Conselho Europeu classifica situação humanitária em Gaza de catastrófica e apela a Israel para cumprimento do direito internacional

Conselho Europeu classifica situação humanitária em Gaza de catastrófica e apela a Israel para cumprimento do direito internacional
Conselho Europeu classifica situação humanitária em Gaza de catastrófica e apela a Israel para cumprimento do direito internacional

O Conselho Europeu considerou ser preocupante a deterioração da situação em Gaza e na Cisjordânia, inclusive em Jerusalém Oriental. Uma situação em que a posição da União Europeia (UE) é de deve ser respeitado o direito internacional e ser assumida uma paz abrangente, justa e duradoura assente na solução de dois Estados.

As resoluções do Conselho de Segurança das Nações Unidas, sobre dois Estados democráticos, Israel e Palestina, a viver lado a lado em paz dentro de fronteiras seguras e reconhecidas, é um compromisso defendido pela UE.

Em declaração final o Conselho Europeu reiterou o apelo a todas as partes para que apliquem plenamente o cessar-fogo e todas as outras disposições das resoluções do Conselho de Segurança das Nações Unidas e os princípios políticos e jurídicos internacionais pertinentes. Assim, o Conselho Europeu “exorta ao desarmamento permanente do Hamas e de outros grupos armados não estatais, à retirada total das forças israelitas da Faixa de Gaza e à projeção da Força Internacional de Estabilização temporária, tal como previsto no plano abrangente para pôr termo ao conflito em Gaza.”

O Conselho Europeu considera que deve ser respeitada à Missão de Assistência Fronteiriça da União Europeia para o Posto de Passagem de Rafa (EUBAM Rafa), e apela “a todas as partes para que reabram o posto de passagem de Rafa, facilitem os controlos e aumentem o número de passagens. Apela também à aceleração dos preparativos para reforçar a Missão de Polícia da União Europeia para os Territórios Palestinianos)”.

Sobre a persistente a situação humanitária catastrófica em Gaza o Conselho Europeu exorta Israel a permitir o acesso imediato e sem entraves de ajuda humanitária em grande escala e a distribuição sustentada dessa ajuda em toda a Faixa de Gaza, inclusive através do Corredor Marítimo de Chipre para complementar as rotas terrestres, e a permitir que as Nações Unidas e as suas agências, bem como as organizações humanitárias, trabalhem de forma independente e imparcial para salvar vidas e atenuar o sofrimento.

O Conselho Europeu exorta ainda “Israel a revogar a sua decisão sobre a legislação relativa ao registo das ONG, a reabrir os postos de passagem fronteiriços de Gaza e a cumprir plenamente as obrigações que lhe incumbem por força do direito internacional, incluindo o direito internacional humanitário. O Conselho Europeu recorda a necessidade de assegurar a proteção permanente dos civis.”

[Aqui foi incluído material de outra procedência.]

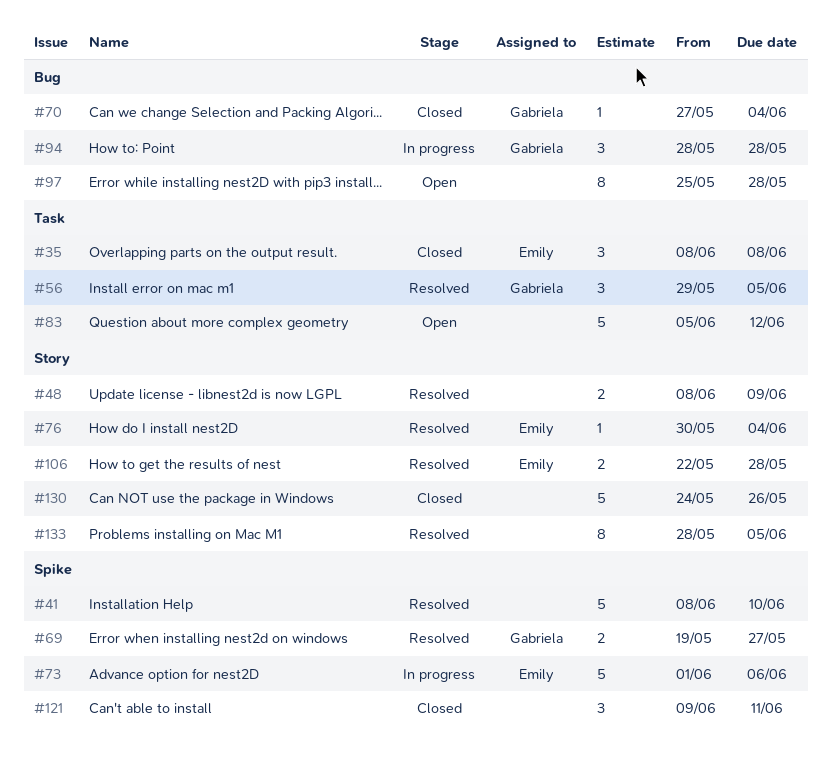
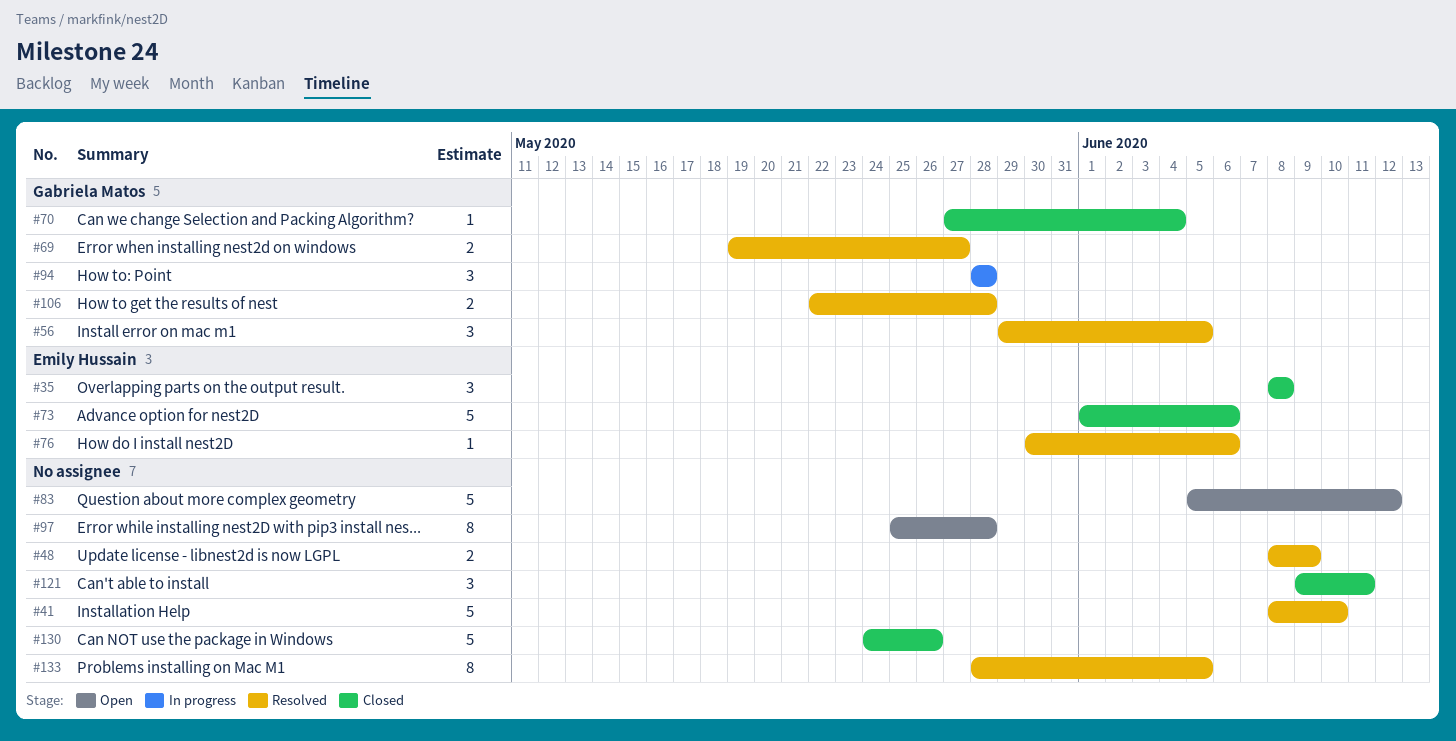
#73, status: In progress -> Closed
#76, due: Jun 4 -> Jun 6
#106, owner: Emily Hussain -> Gabriela Matos

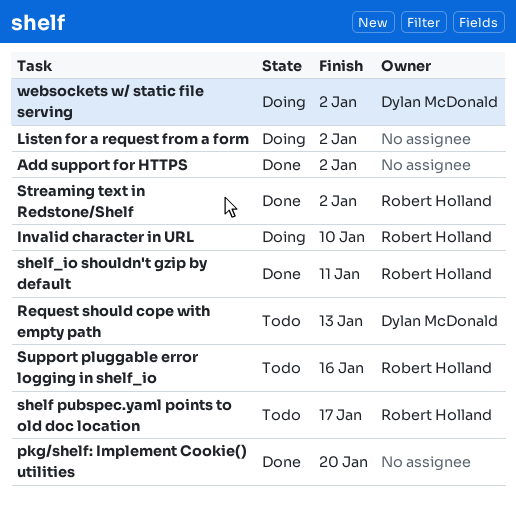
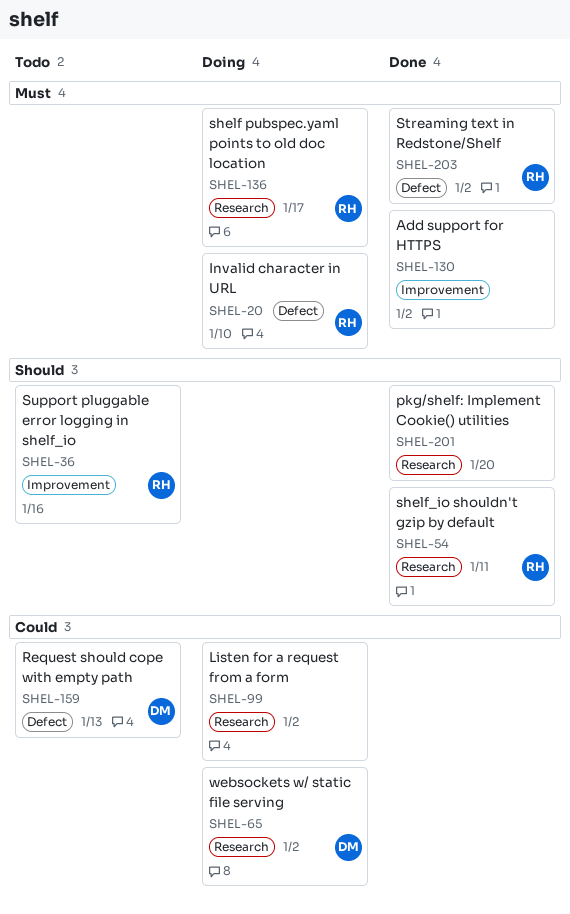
shelf pubspec.yaml points to old doc location, status: Todo -> Doing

Mais é feito o apelo “a Israel para que liberte urgentemente as receitas de compensação retidas e alargue os serviços de correspondência bancária entre bancos israelitas e bancos palestinianos, ações que são ambas necessárias para assegurar o bom funcionamento da Autoridade Palestiniana e a prestação de serviços essenciais à população.”

O Conselho Europeu também condenou “as ações unilaterais de Israel para expandir a sua presença na Cisjordânia, inclusive em Jerusalém Oriental, que o Tribunal Internacional de Justiça, no seu parecer de 19 de julho de 2024, declarou ser ilegal, e insta o Governo de Israel a revogar estas decisões, a respeitar as obrigações que lhe incumbem por força do direito internacional e a proteger a população palestiniana dos territórios ocupados. O Conselho Europeu reitera o seu apelo à preservação e ao respeito pelo statu quo dos lugares sagrados de Jerusalém.”

A declaração final do Conselho Europeu é de condenação “da violência continuada e crescente dos colonos contra os civis palestinianos, incluindo a violência contra as comunidades cristãs, e reitera o seu convite ao Conselho para que leve por diante os trabalhos sobre novas medidas restritivas contra os colonos extremistas e as entidades e organizações que os apoiam.”